Southern Sudan has stocked up on meningitis drugs in the capital Juba and various states in a bid to minimise the impact of a possible outbreak during the dry season, a senior official said.

"We are better prepared than we were last year when we had an outbreak of meningitis and cholera," Monywiir Arop, under-secretary in the Southern Sudan health ministry, said. "We have developed a preparedness plan for the year."

Southern Sudan reported 12,000 meningitis cases in 2007, ranking second to Burkina Faso in numbers of cases out of 21 African countries in the so-called meningitis belt.

The high infection levels, Arop said, had compelled the health ministry, the UN World Health Organization (WHO), the UN Children’s Fund (UNICEF) and other organisations to stockpile  500,000 million vaccines in the event of an outbreak.

"The possibility of many households in Juba getting meningitis is very high because of unhygienic conditions, congestion and many returnees coming back to  South Sudan," Arop told IRIN.

Abdul Rahman Wurie, a WHO early warning epidemiologist, said Southern Sudan was vulnerable to various diseases because of the impact of climate change and flooding, the absence of an adequate health infrastructure, including trained personnel, and the return of large numbers of displaced people.
Dust storms, which are common during the January to April dry season, for example, lead to an increase in respiratory infections and help spread meningitis because the bacteria attach to dust particles.

The meningitis belt, according to WHO, stretches from Senegal in the west to Ethiopia in the east, with an estimated population of 300 million people. Meningitis epidemics occur in cycles. The disease, a potentially deadly infection of the thin lining that surrounds the brain and the spinal cord, can kill unless quickly treated although it can be controlled through vaccination.

"The region is prone to epidemic outbreaks ... last week, we experienced cholera in Yei [with] 194 cases, but that is now under control," Wurie said.

WHO, he added, had posted more epidemiologists to monitor Southern Sudan and was conducting training on enhanced meningitis surveillance; while the government of Southern Sudan had adopted an integrated disease surveillance and response strategy.

Upsurge in malaria

Apart from meningitis and cholera, the region also suffers from malaria. Last year, Wurie said, five states that were hit by raging floods, especially Upper Nile State, experienced an upsurge in malaria infection. Rift Valley fever was also identified in Upper Nile State.
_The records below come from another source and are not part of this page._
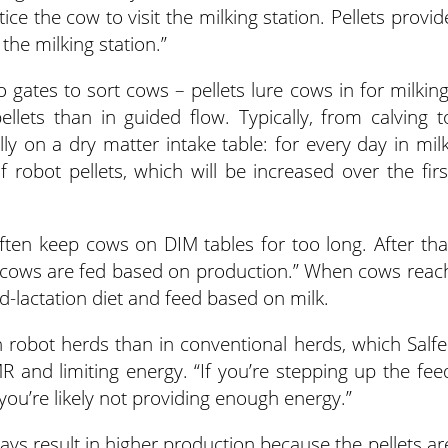
ice the cow to visit the milking station. Pellets provid
 the milking station.”
o gates to sort cows – pellets lure cows in for milking
llets than in guided flow. Typically, from calving t
 on a dry matter intake table: for every day in milk
obot pellets, which will be increased over the firs
e often keep cows on DIM tables for too long. After tha
d cows are fed based on production.” When cows reac
d-lactation diet and feed based on milk.
 in robot herds than in conventional herds, which Salfe
MR and limiting energy. “If you’re stepping up the fee
“you’re likely not providing enough energy.”
ays result in higher production because the pellets ar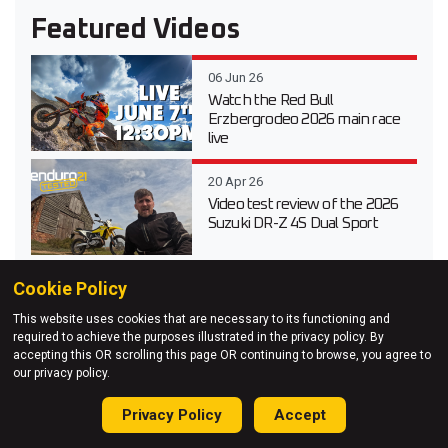
Featured Videos
06 Jun 26
Watch the Red Bull
Erzbergrodeo 2026 main race
live
20 Apr 26
Video test review of the 2026
Suzuki DR-Z 4S Dual Sport
Cookie Policy
03 Apr 26
Testing Every 2026 KTM
This website uses cookies that are necessary to its functioning and
Enduro Model at KTM Off-
required to achieve the purposes illustrated in the privacy policy. By
Road Experience
accepting this OR scrolling this page OR continuing to browse, you agree to
our privacy policy.
27 Mar 26
Adventure Unleashed – Red
Privacy Policy
Accept
Bull Romaniacs 2025 on an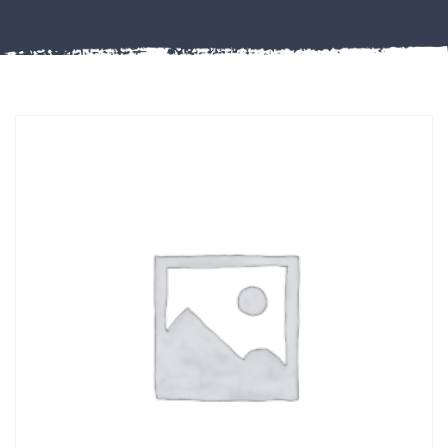
Misc
PLASTIC
END
CAPS &
INSERTS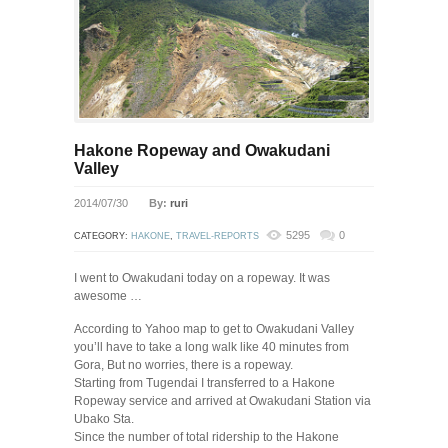
Hakone Ropeway and Owakudani
Valley
2014/07/30
By:
ruri
5295
0
CATEGORY:
HAKONE
,
TRAVEL-REPORTS
I went to Owakudani today on a ropeway. It was
awesome …
According to Yahoo map to get to Owakudani Valley
you’ll have to take a long walk like 40 minutes from
Gora, But no worries, there is a ropeway.
Starting from Tugendai I transferred to a Hakone
Ropeway service and arrived at Owakudani Station via
Ubako Sta.
Since the number of total ridership to the Hakone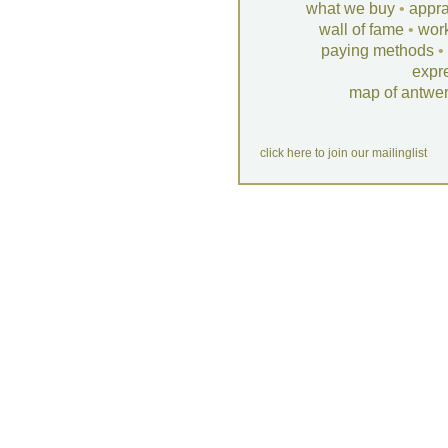
what we buy
•
appra
wall of fame
•
wor
paying methods
•
expr
map of antwe
click here to join our mailinglist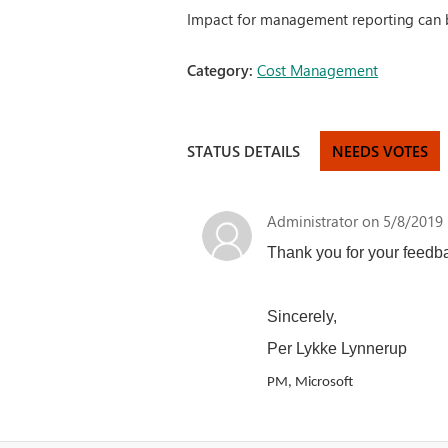
Impact for management reporting can 
Category:
Cost Management
STATUS DETAILS
NEEDS VOTES
Administrator
on 5/8/2019 
Thank you for your feedbac
Sincerely,
Per Lykke Lynnerup
PM, Microsoft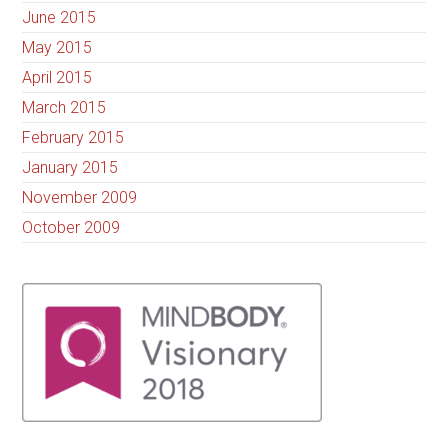
June 2015
May 2015
April 2015
March 2015
February 2015
January 2015
November 2009
October 2009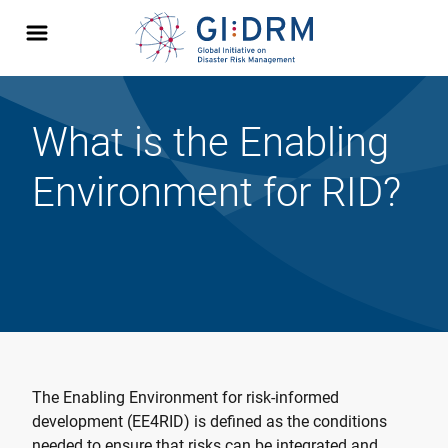
What is the Enabling
Environment for RID?
The Enabling Environment for risk-informed
development (EE4RID) is defined as the conditions
needed to ensure that risks can be integrated and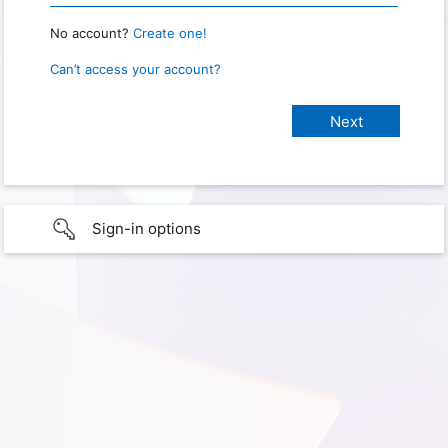
No account?
Create one!
Can’t access your account?
Sign-in options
To contain malaria, the government and its partners have procured 1.6 million mosquito nets for distribution this month in Jonglei, Unity, Western Equatorial, Upper Nile and Northern Bhar Al Ghazal states.

"Given the meagre resources, we can only manage to provide nets to the vulnerable population first - lactating mothers and their children," Arop said.
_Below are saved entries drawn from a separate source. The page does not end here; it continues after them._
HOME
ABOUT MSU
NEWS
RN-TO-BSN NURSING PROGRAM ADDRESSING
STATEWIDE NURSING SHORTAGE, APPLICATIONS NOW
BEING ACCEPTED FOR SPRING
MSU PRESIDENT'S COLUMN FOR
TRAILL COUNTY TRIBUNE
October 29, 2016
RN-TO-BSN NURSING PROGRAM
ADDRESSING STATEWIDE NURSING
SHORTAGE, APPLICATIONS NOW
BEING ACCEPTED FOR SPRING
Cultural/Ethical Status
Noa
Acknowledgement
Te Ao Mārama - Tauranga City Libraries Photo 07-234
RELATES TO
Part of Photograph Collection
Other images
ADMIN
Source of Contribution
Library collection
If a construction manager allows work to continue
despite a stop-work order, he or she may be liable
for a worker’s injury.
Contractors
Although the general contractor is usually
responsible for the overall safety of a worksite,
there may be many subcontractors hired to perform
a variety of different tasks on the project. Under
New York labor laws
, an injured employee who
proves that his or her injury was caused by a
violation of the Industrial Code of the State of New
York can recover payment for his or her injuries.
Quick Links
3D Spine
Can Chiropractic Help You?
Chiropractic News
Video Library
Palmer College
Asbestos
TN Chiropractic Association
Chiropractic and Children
Southern Sudan emerged from more than two decades of conflict after the signing of the Comprehensive Peace Agreement with the north in January 2005.

The war devastated the region, displacing an estimated four million southerners. Since the accord, about two million southerners have returned home from displaced camps in other parts of Sudan or from refugee camps in neighbouring countries.